Why is the 'in' operator throwing an error with a string literal instead of logging false?

In a sense it is a matter of timing. String literals do not have any properties. The reason that you can call methods and lookup properties on primitive strings is because JavaScript automatically wraps the string primitive in a String object when a method call or property lookup is attempted. JavaScript does not interpret the in operator as a method call or property lookup so it does not wrap the primitive in an object and you get an error (because a string primitive is not an object).

See Distinction between string primitives and String objects

Also, the same docs referenced in your question specifically note that using in on a string primitive will throw an error.

You must specify an object on the right side of the in operator.

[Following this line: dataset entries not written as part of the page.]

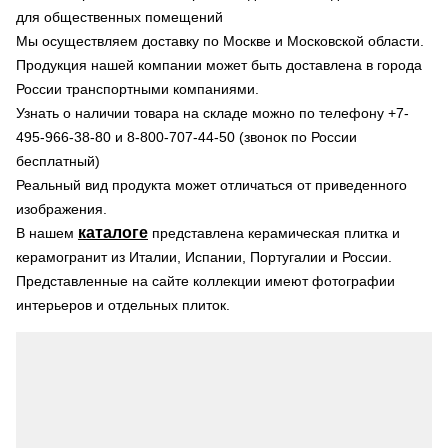
для общественных помещений
Мы осуществляем доставку по Москве и Московской области.
Продукция нашей компании может быть доставлена в города
России транспортными компаниями.
Узнать о наличии товара на складе можно по телефону +7-
495-966-38-80 и 8-800-707-44-50 (звонок по России
бесплатный)
Реальный вид продукта может отличаться от приведенного
изображения.
каталоге
В нашем
представлена керамическая плитка и
керамогранит из Италии, Испании, Португалии и России.
Представленные на сайте коллекции имеют фотографии
интерьеров и отдельных плиток.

For example, you can specify a string created with the String constructor, but you cannot specify a string literal.

It throws an error because in is an operator for objects:

prop in object

but when you declare a string as `` (` string(template) literals) or "" '' (",' string literals) you don't create an object.

Check

typeof new String("x") ("object")

and

typeof `x` ("string").

Those are two different things in JavaScript.

JavaScript operator in only applicable to an Objects instances.

When you using constructor new String('abc') this will causing creating of a String object instance.

In other side, when you using only string literals or call function String('abc') without new it creates an string primitive. (like Number and Boolen)

Some behaviour of primitives and objects is differrent, look at this simple example's output:

console.log(typeof (new String('ddd'))) // "object"
console.log(typeof ('ddd')) // "string"
console.log(eval('1 + 2')) // 3
console.log(eval(new String('1 + 2'))) // {"0":"1","1":" ","2":"+","3":" ","4":"2"}

In code where you use methods on string primitives javascript engine automatically wraps primitives with corresponding objects to perform methods call.

But in it is not an method call, its language operator an in this case wrapping is not applied.

PS: Sorry for my english.